-------- CUPLIKAN HALAMAN

Breaking News

PKB Maluku Tenggara Pasang Target Menang 2029, Seruan “Satu Kemenangan” Menggema di Muscab VI ‎

 

LANGGUR, MALRA-NEWS.IDMusyawarah Cabang (Muscab) VI Partai Kebangkitan Bangsa (PKB) Kabupaten Maluku Tenggara berubah menjadi panggung konsolidasi politik yang penuh energi dan ambisi besar. Dari forum ini, satu pesan tegas mengemuka: PKB tak lagi sekadar ikut bertarung, tetapi membidik kemenangan nyata pada Pemilu 2029.

‎Mewakili DPW PKB Maluku, Abdul Manan Rahawarin tampil lugas tanpa basa-basi. Di hadapan kader dan pengurus, ia mengobarkan semangat juang kolektif, sembari melontarkan harapan yang langsung menyulut tepuk tangan.

‎“Kalau 2029 kita mau menang, maka kita harus berjuang bersama-sama. Tolonglah kasih kami kemenangan satu kali saja di negeri ini,” tegasnya.

‎Pernyataan itu bukan sekadar retorika, melainkan sinyal bahwa PKB mulai memanaskan mesin politiknya sejak dini, dengan Maluku Tenggara sebagai salah satu basis penting.

----------------
-------- KUMPULAN DATA

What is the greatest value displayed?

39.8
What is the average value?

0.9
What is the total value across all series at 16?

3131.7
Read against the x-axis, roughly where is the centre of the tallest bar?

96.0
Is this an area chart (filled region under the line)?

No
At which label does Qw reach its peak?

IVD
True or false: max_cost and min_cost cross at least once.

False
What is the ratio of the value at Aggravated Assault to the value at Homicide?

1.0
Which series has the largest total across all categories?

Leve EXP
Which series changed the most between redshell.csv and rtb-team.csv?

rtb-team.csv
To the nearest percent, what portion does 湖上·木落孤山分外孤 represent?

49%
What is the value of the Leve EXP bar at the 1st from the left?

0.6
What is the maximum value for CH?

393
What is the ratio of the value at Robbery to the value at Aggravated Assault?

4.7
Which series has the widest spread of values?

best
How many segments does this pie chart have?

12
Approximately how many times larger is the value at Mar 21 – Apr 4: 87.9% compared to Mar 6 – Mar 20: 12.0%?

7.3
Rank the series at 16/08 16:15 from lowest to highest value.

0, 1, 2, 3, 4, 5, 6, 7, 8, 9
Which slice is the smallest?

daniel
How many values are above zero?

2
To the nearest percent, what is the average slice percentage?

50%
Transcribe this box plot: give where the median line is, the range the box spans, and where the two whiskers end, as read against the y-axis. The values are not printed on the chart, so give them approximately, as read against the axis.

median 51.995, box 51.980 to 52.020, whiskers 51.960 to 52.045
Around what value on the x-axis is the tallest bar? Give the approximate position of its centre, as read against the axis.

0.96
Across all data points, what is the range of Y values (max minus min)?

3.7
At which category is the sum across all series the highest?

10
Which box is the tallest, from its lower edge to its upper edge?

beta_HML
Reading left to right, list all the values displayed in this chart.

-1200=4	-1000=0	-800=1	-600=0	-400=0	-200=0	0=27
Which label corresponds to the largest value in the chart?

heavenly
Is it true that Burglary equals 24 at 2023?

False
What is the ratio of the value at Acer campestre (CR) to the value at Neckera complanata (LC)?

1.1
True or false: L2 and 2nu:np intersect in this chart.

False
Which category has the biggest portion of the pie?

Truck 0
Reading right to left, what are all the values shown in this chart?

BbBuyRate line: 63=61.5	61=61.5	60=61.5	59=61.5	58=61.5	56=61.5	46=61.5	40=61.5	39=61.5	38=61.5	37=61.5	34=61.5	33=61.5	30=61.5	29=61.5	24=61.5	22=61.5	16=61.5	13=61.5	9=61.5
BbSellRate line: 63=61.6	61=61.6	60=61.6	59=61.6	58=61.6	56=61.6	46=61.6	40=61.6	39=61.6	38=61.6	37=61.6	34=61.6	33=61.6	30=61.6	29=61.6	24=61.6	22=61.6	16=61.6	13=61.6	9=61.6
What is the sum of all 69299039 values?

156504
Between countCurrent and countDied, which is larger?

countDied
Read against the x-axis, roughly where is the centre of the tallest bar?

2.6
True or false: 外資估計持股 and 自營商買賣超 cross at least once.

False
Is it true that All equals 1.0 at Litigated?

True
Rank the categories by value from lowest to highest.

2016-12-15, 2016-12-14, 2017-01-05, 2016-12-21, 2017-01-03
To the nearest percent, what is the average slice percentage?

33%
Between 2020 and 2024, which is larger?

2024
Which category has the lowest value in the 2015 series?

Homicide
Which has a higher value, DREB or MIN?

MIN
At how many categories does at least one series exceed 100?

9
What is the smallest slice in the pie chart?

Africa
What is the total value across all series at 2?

----------------

Tolong salin kata demi kata bagian berita Muscab VI PKB Maluku Tenggara, mulai dari "PKB Maluku Tenggara" terus ke bawah sampai "menyulut tepuk tangan.".

PKB Maluku Tenggara Pasang Target Menang 2029, Seruan “Satu Kemenangan” Menggema di Muscab VI ‎

 

LANGGUR, MALRA-NEWS.IDMusyawarah Cabang (Muscab) VI Partai Kebangkitan Bangsa (PKB) Kabupaten Maluku Tenggara berubah menjadi panggung konsolidasi politik yang penuh energi dan ambisi besar. Dari forum ini, satu pesan tegas mengemuka: PKB tak lagi sekadar ikut bertarung, tetapi membidik kemenangan nyata pada Pemilu 2029.

‎Mewakili DPW PKB Maluku, Abdul Manan Rahawarin tampil lugas tanpa basa-basi. Di hadapan kader dan pengurus, ia mengobarkan semangat juang kolektif, sembari melontarkan harapan yang langsung menyulut tepuk tangan.